Michael credette davvero che sarebbe andato a fuoco di lì a qualche istante.
«Ehi...» biascicò lei nel silenzio, «sta' tranquillo. Sei caldo, ma hai troppi peli per i miei gusti.» La sua risatina si disperse sul guanciale, mentre Michael si lasciò cadere come un tronco sul materasso.
«Idiota» borbottò lui avvampando. «C'è mancato poco rimanessi stecchito.»
«Mike!» Rise di nuovo voltandosi verso di lui. «Uno: sei il mio analista, e non sarebbe bene che... ehm... io e te... E, due: sono omosessuale. Non so se ricordi.»
«Smettila, cretina.» La guardò di traverso. «Sentiamo un po'? E cosa ti fa credere che sarei venuto con... cioè, che avrei accettato di... Insomma hai capito.» Fissò il soffitto impacciato e imbarazzato.
«Perché anche se gli uomini non sono il mio forte,» si accomodò cingendo la vita di Michael con la gamba, «non sono mica stupida. Riesco ad avvertire certe... cos...»
«Ah! Certo. No! No. Stupida non direi, e nemmeno...» Michael si arrestò, quando si accorse che gli occhi di Sara lo fissavano inchiodati al volto.
«Mike. Hai... hai del sangue sotto il naso.»
«Cosa...? Oh, sì!» esclamò impacciato, scostandosi. «A volte mi capita. Sai, lo stress.» Sorrise come se niente fosse.
Sara le porse un fazzoletto tirato via dalla scatola sul comodino: «Che vuol dire... A volte mi capita. Hai parlato con un dottore?»
«Ah! Dimentichi che sono un dottore,» ironizzò lui, «e tu devi stare tranquilla.»
«Mike, promettimi che ti farai vedere. E al più presto.»
«Aha. D'accordo! Se questo può rasserenarti.» Le sorrise dolcemente. «Ora però riposati. Altrimenti che scuse inventerò con i tuoi quando vedranno le tue occhiaie?»
«Mike!» Lo richiamò con un pizzico sul ventre. «Sei un cretino.»
Risero insieme, e poi restarono in silenzio finché il respiro profondo di Sara non invase la spalla sinistra di Michael.
Un dolce tepore che l'uomo avrebbe voluto vivere all'infinito, mentre il cuore gli schizzava via dal petto e la testa, invece, spengeva tutto con soffio.
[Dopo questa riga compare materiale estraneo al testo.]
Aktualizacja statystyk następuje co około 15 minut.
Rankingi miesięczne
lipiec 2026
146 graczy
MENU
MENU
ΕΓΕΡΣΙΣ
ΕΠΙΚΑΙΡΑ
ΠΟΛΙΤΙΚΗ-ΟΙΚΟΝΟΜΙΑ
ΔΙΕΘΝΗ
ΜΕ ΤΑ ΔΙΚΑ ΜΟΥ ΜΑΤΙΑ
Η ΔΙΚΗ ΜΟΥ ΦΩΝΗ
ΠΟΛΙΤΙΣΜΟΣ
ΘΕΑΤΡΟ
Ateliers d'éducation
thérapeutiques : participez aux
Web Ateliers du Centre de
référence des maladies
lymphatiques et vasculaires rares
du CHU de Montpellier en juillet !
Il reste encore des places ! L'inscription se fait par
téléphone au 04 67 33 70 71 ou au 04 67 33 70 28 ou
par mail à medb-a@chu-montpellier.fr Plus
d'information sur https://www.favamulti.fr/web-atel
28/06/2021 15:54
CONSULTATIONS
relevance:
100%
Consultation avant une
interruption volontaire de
Come una candela che non aveva avuto tempo di ardere; una candela che non si sarebbe mai consumata, ma avrebbe lasciato lo stesso i suoi residui in fondo all'anima.
Era talmente incerto il suo futuro che diverse volte era stato sul punto di parlare apertamente a Sara, ma ogni volta il buon senso lo faceva tornare indietro.
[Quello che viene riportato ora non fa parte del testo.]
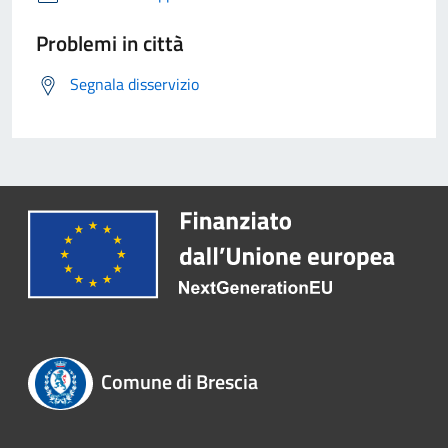
Problemi in città
Segnala disservizio
Comune di Brescia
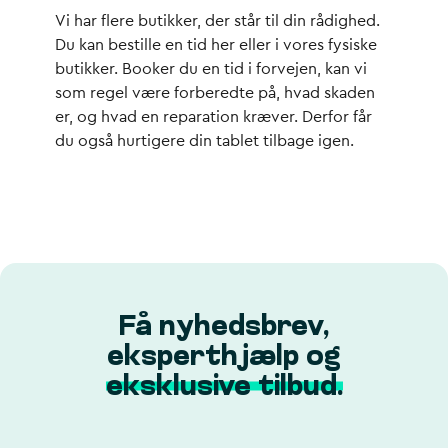
Vi har flere butikker, der står til din rådighed.
Du kan bestille en tid her eller i vores fysiske
butikker. Booker du en tid i forvejen, kan vi
som regel være forberedte på, hvad skaden
er, og hvad en reparation kræver. Derfor får
du også hurtigere din tablet tilbage igen.
Få nyhedsbrev,
eksperthjælp og
eksklusive tilbud.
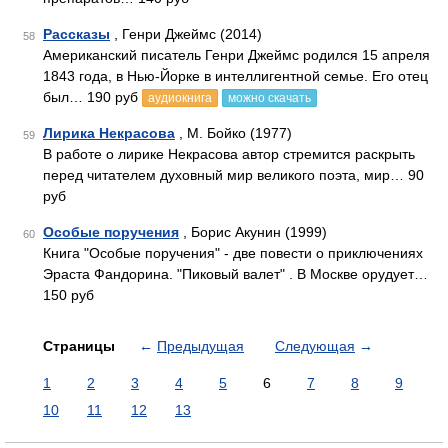
Рассказы
, Генри Джеймс (2014)
58
Американский писатель Генри Джеймс родился 15 апреля
1843 года, в Нью-Йорке в интеллигентной семье. Его отец
был… 190 руб
аудиокнига
можно скачать
Лирика Некрасова
, М. Бойко (1977)
59
В работе о лирике Некрасова автор стремится раскрыть
перед читателем духовный мир великого поэта, мир… 90
руб
Особые поручения
, Борис Акунин (1999)
60
Книга "Особые поручения" - две повести о приключениях
Эраста Фандорина. "Пиковый валет" . В Москве орудует…
150 руб
Страницы
←
Предыдущая
Следующая
→
1
2
3
4
5
6
7
8
9
10
11
12
13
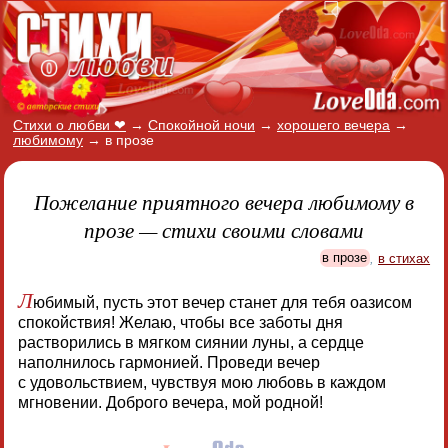
Стихи о любви ❤
→
Спокойной ночи
→
хорошего вечера
→
любимому
→
в прозе
Пожелание приятного вечера любимому в
прозе — стихи своими словами
в прозе
,
в стихах
Л
юбимый, пусть этот вечер станет для тебя оазисом
спокойствия! Желаю, чтобы все заботы дня
растворились в мягком сиянии луны, а сердце
наполнилось гармонией. Проведи вечер
с удовольствием, чувствуя мою любовь в каждом
мгновении. Доброго вечера, мой родной!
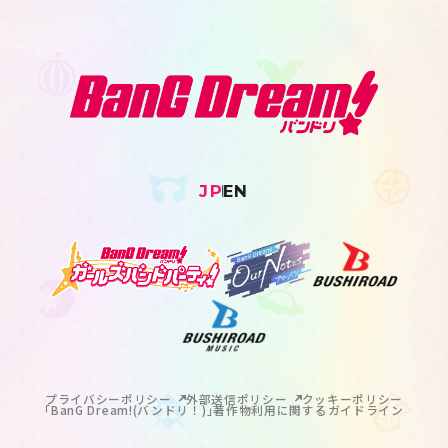
JP
EN
プライバシーポリシー
外部送信ポリシー
クッキーポリシー
｢BanG Dream!(バンドリ！)｣著作物利用に関するガイドライン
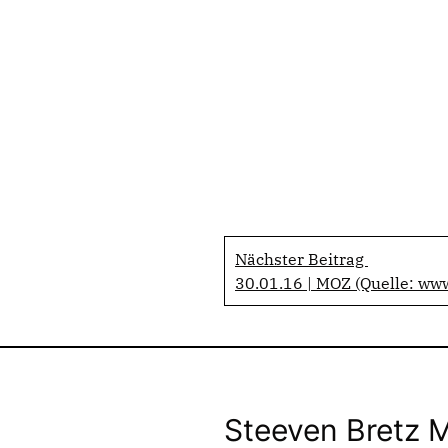
Nächster Beitrag
30.01.16 | MOZ (Quelle: ww
Steeven Bretz 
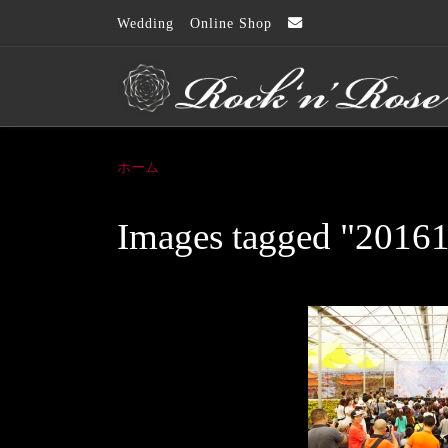
Wedding
Online Shop
コンテンツへスキップ
ホーム
Images tagged "2016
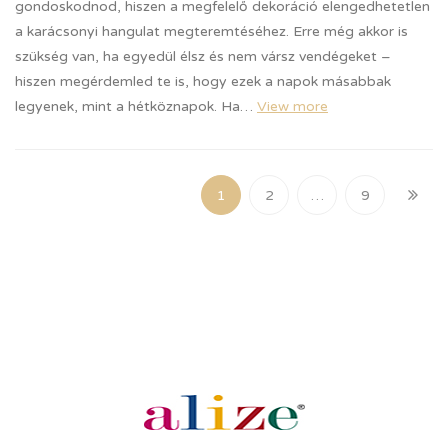
gondoskodnod, hiszen a megfelelő dekoráció elengedhetetlen
a karácsonyi hangulat megteremtéséhez. Erre még akkor is
szükség van, ha egyedül élsz és nem vársz vendégeket –
hiszen megérdemled te is, hogy ezek a napok másabbak
legyenek, mint a hétköznapok. Ha…
View more
1
2
…
9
La paura di poterla perdere gli troncava di netto le gambe: in fondo non aveva alcuna ragione per alimentare il suo sentimento.
A un passo dalla felicità, la realtà lo rigettava come vomito all'inferno.
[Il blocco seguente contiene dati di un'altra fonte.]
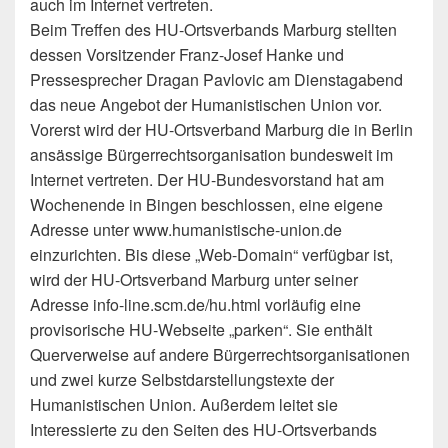
auch im Internet vertreten.
Beim Treffen des HU-Ortsverbands Marburg stellten
dessen Vorsitzender Franz-Josef Hanke und
Pressesprecher Dragan Pavlovic am Dienstagabend
das neue Angebot der Humanistischen Union vor.
Vorerst wird der HU-Ortsverband Marburg die in Berlin
ansässige Bürgerrechtsorganisation bundesweit im
Internet vertreten. Der HU-Bundesvorstand hat am
Wochenende in Bingen beschlossen, eine eigene
Adresse unter www.humanistische-union.de
einzurichten. Bis diese „Web-Domain“ verfügbar ist,
wird der HU-Ortsverband Marburg unter seiner
Adresse info-line.scm.de/hu.html vorläufig eine
provisorische HU-Webseite „parken“. Sie enthält
Querverweise auf andere Bürgerrechtsorganisationen
und zwei kurze Selbstdarstellungstexte der
Humanistischen Union. Außerdem leitet sie
Interessierte zu den Seiten des HU-Ortsverbands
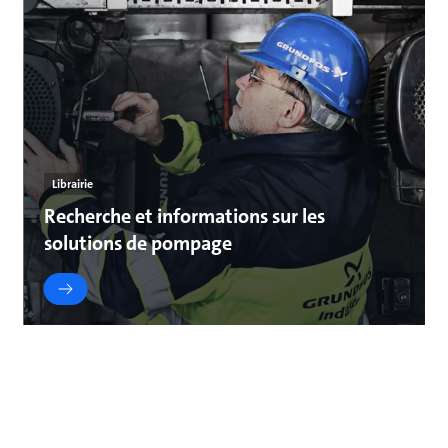
Librairie
Recherche et informations sur les
solutions de pompage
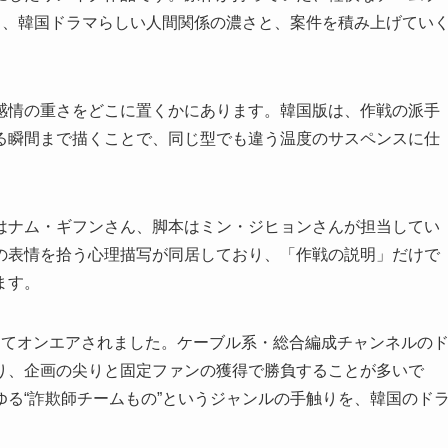
ら、韓国ドラマらしい人間関係の濃さと、案件を積み上げてい
感情の重さをどこに置くかにあります。韓国版は、作戦の派手
る瞬間まで描くことで、同じ型でも違う温度のサスペンスに仕
はナム・ギフンさん、脚本はミン・ジヒョンさんが担当してい
の表情を拾う心理描写が同居しており、「作戦の説明」だけで
ます。
かけてオンエアされました。ケーブル系・総合編成チャンネルの
り、企画の尖りと固定ファンの獲得で勝負することが多いで
る“詐欺師チームもの”というジャンルの手触りを、韓国のド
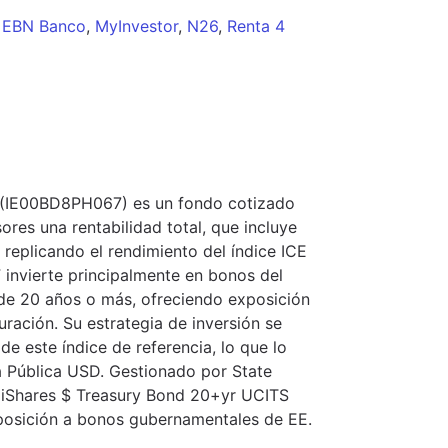
EBN Banco
,
MyInvestor
,
N26
,
Renta 4
 (IE00BD8PH067) es un fondo cotizado
ores una rentabilidad total, que incluye
 replicando el rendimiento del índice ICE
 invierte principalmente en bonos del
de 20 años o más, ofreciendo exposición
ración. Su estrategia de inversión se
e este índice de referencia, lo que lo
a Pública USD. Gestionado por State
el iShares $ Treasury Bond 20+yr UCITS
xposición a bonos gubernamentales de EE.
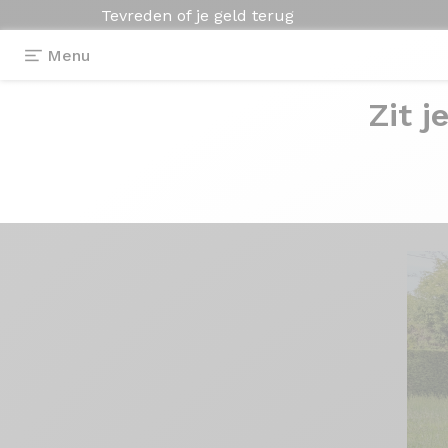
Tevreden of je geld terug
Menu
Zit j
Getuigenissen
>
Kit cadre Fraxion
Kit
cadre Fraxion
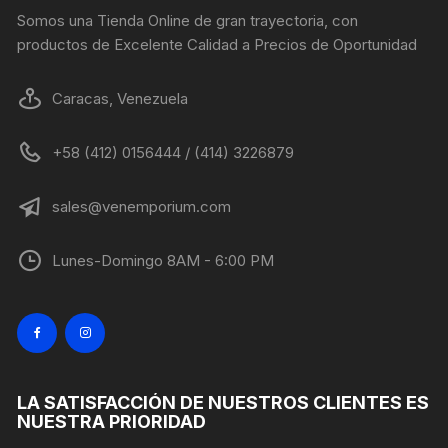
página
Somos una Tienda Online de gran trayectoria, con
de
productos de Excelente Calidad a Precios de Oportunidad
producto
Caracas, Venezuela
+58 (412) 0156444 / (414) 3226879
sales@venemporium.com
Lunes-Domingo 8AM - 6:00 PM
LA SATISFACCIÓN DE NUESTROS CLIENTES ES
NUESTRA PRIORIDAD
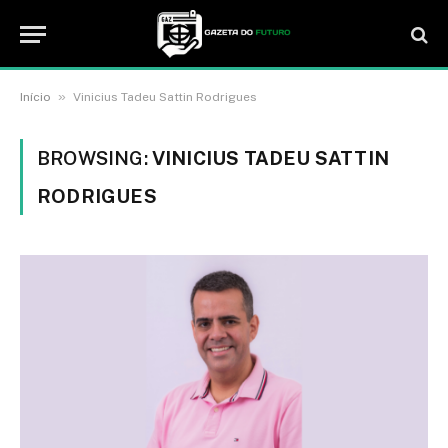
»
Início
Vinicius Tadeu Sattin Rodrigues
BROWSING:
VINICIUS TADEU SATTIN
RODRIGUES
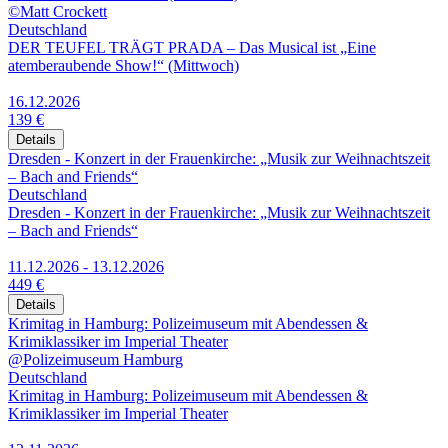
©Matt Crockett
Deutschland
DER TEUFEL TRÄGT PRADA – Das Musical ist „Eine
atemberaubende Show!“ (Mittwoch)
16.12.2026
139 €
Details
Dresden - Konzert in der Frauenkirche: „Musik zur Weihnachtszeit
– Bach and Friends“
Deutschland
Dresden - Konzert in der Frauenkirche: „Musik zur Weihnachtszeit
– Bach and Friends“
11.12.2026 - 13.12.2026
449 €
Details
Krimitag in Hamburg: Polizeimuseum mit Abendessen &
Krimiklassiker im Imperial Theater
@Polizeimuseum Hamburg
Deutschland
Krimitag in Hamburg: Polizeimuseum mit Abendessen &
Krimiklassiker im Imperial Theater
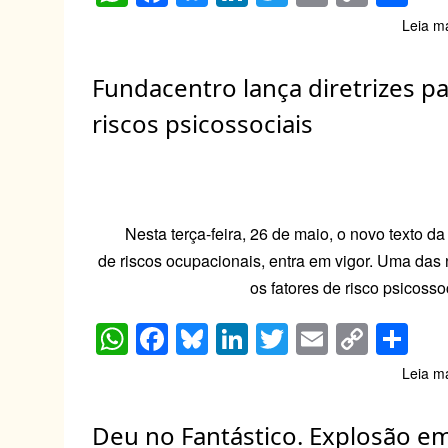
h
a
u
n
wi
m
o
h
Leia m
at
c
e
k
tt
ail
p
ar
s
e
sk
e
er
y
e
Fundacentro lança diretrizes p
A
b
y
dI
Li
riscos psicossociais
p
o
n
n
p
o
k
k
Nesta terça-feira, 26 de maio, o novo texto
de riscos ocupacionais, entra em vigor. Uma das
os fatores de risco psicosso
W
F
Bl
Li
T
E
C
S
h
a
u
n
wi
m
o
h
Leia m
at
c
e
k
tt
ail
p
ar
s
e
sk
e
er
y
e
Deu no Fantástico. Explosão e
Sarebbe riuscito ad avere autocontrollo, sicuramente, ma quella sensazione di vivere in balia delle sue emozioni lo rendeva fragile e a volte turbava il suo equilibrio interiore.
La sua malattia non aveva fatto altro che aggiungere benzina sulle fiamme già ardenti. Probabilmente sarebbe morto prima o poi. O magari no. Ma certo avrebbe lo stesso portato con sé quell'intimo pensiero.
L'alba cominciava a far filtrare la luce del sole tra i serramenti e il tempo sembrava essersi calmato, finalmente.
Michael pensò che la scelta migliore sarebbe stata quella di lasciare quel letto e, lì dentro, abbandonare tutte le sue emozioni e i suoi desideri.
Si scostò delicatamente per non svegliarla e dopo averle baciato la fronte si allontanò dalla stanza in assoluto silenzio.